The fourth industrial revolution is upon us, where machine intelligence is usurping human intelligence at an overwhelming speed. More than China, India must understand its significance in order to lead the revolution as an industrial giant. We missed it last time. China is already stuffing its industrial corridors with an army of robots, while India is still trying to catch up with the dragon and others. To win the battle, India needs more startups in hardware robotic space, not just artificial intelligence (AI)-backed software robots, a.k.a bots.
In India, the biggest success story in warehouse automation has been the robotics start-up GreyOrange, started by BITS Pilani alumni Samay Kohli and Akash Gupta in 2011. According to the company, it commands 90 per cent of India’s warehouse automation market. GreyOrange offers two robots called Butler (an automated storage system) and Sorter (a packet sortation system). “We looked at different sectors, which can benefit maximum through robotics. There have been few innovations using technology around warehousing and logistics in the past. Instead of a product-focus, they worked more towards finding custom solutions for warehousing, wherein scaling up was tough,” says Akash Gupta, Co-founder and Chief Technology Officer, GreyOrange.
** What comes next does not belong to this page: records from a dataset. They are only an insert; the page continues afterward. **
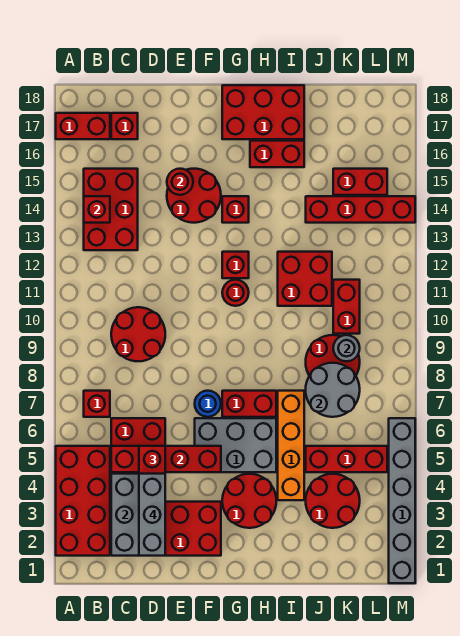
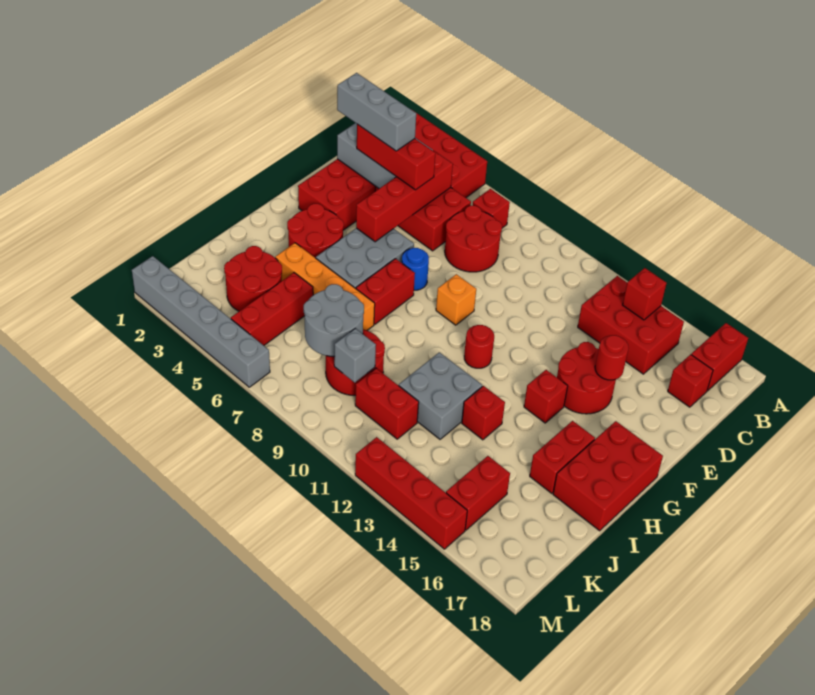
red round brick C9:D10 level 1 -> red round brick C7:D8 level 1
none -> orange brick F9 level 1
red brick G12 level 1 -> red brick I13 level 1
red brick I11:J12 level 1 -> grey brick I11:J12 level 1
red brick J14:M14 level 1 -> red brick M12:M15 level 1
grey round brick K9 level 2 -> grey brick K9 level 2

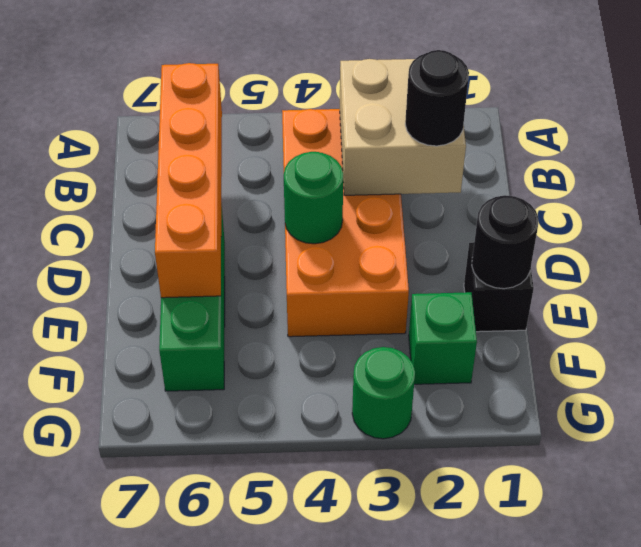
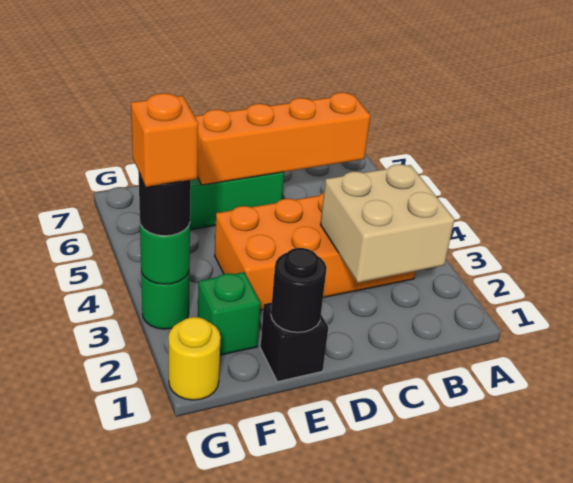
black round brick C2 level 3 -> black round brick G3 level 3
green round brick D4 level 2 -> green round brick G3 level 2
none -> yellow round brick G1 level 1
none -> orange brick G3 level 4

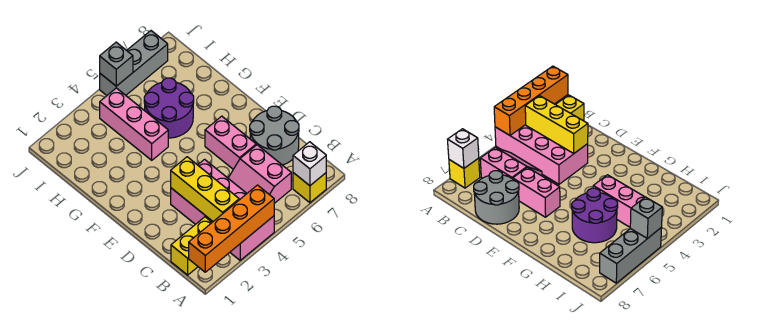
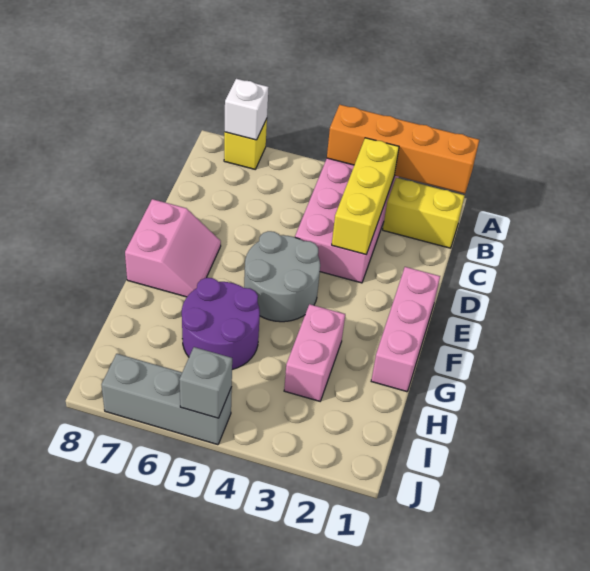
pink slope B5:C6 level 1 top 6 -> pink slope E7:F8 level 1 top 8
grey round brick C7:D8 level 1 -> grey round brick E4:F5 level 1
pink brick D6:E6 level 1 -> pink brick G3:H3 level 1
pink brick G4:I4 level 1 -> pink brick E1:G1 level 1

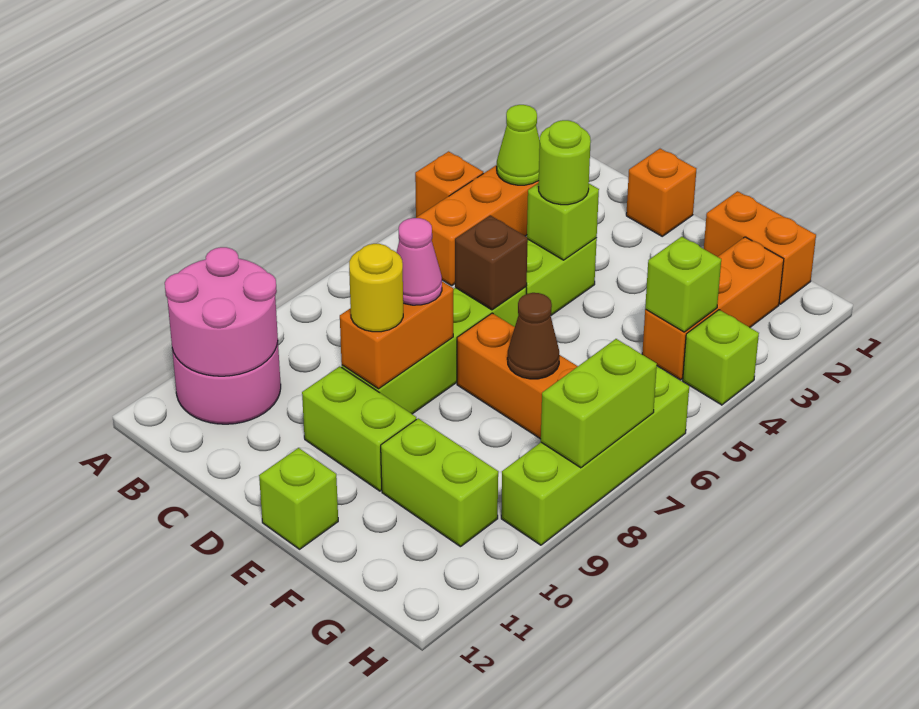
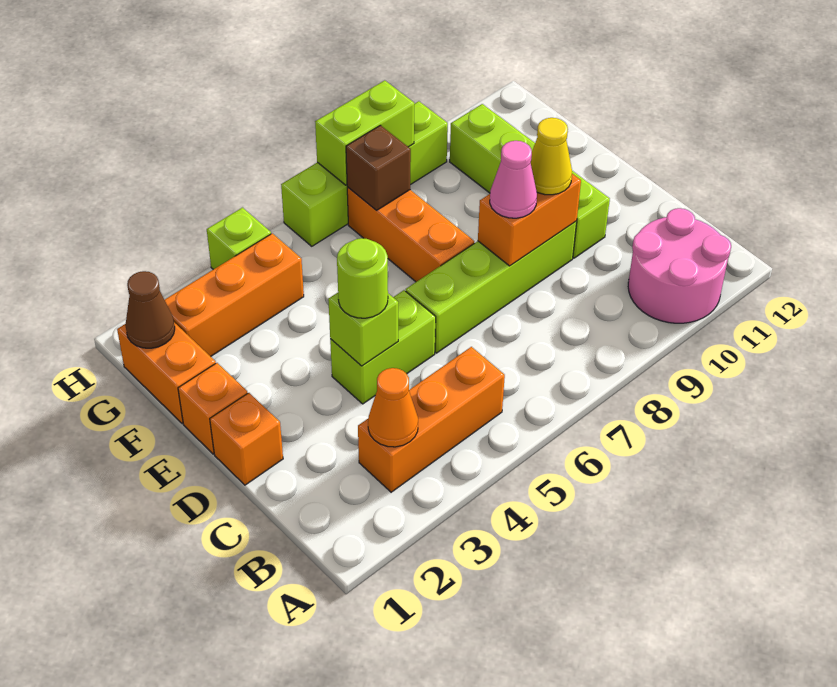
orange brick A4 level 1 -> orange brick E1 level 1
pink round brick A10:B11 level 2 -> none
lime cone B3 level 2 -> orange cone B3 level 2
brown brick D6 level 2 -> brown brick G7 level 2
yellow round brick D9 level 3 -> yellow cone D9 level 3
lime brick E12 level 1 -> none
brown cone F7 level 2 -> brown cone G1 level 2
lime brick G4 level 2 -> none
The early stage fund, Blume Ventures, which has invested twice, in April 2014 and August 2015 in GreyOrange, says warehousing automation was inevitable and GreyOrange took the lead. “The technology has taken off not because GreyOrange didn’t have tools like vertical stacking, scanners, and location detectors for basic automation, but in small warehouses they faced challenge of economies of scale. Even in large warehouses, where goods are kept far apart, workers movement leads to inefficiency. GreyOrange robots carry goods to the people in the warehouse, which makes the entire movement fluid and faster,” says Karthik Reddy, Managing Partner, Blume Ventures.
Inspired by Kohli and Gupta’s success was their junior, Srikar Reddy and his three friends. They launched commercial and industrial painting automation start-up, Endless Robotics, in April 2015. However, the automation enables the painters instead of replacing them with robots. The idea is to leave the skillful part of the job, that includes painting around corners, the window edges etc., for painters.